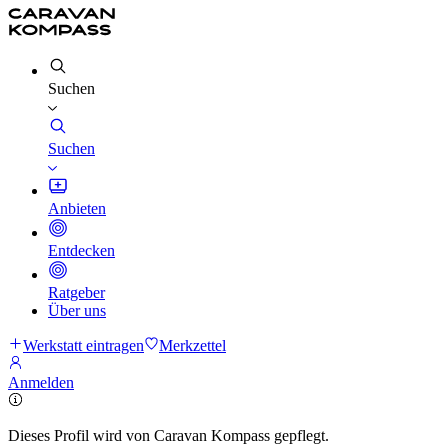
Suchen
Suchen
Anbieten
Entdecken
Ratgeber
Über uns
Werkstatt eintragen
Merkzettel
Anmelden
Dieses Profil wird von Caravan Kompass gepflegt.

——

[Job item]: Output the entries above verbatim, with no picture included.

[Exercise solution]:
Suchen
Suchen
Anbieten
Entdecken
Ratgeber
Über uns
Werkstatt eintragen
Merkzettel
Anmelden
Dieses Profil wird von Caravan Kompass gepflegt.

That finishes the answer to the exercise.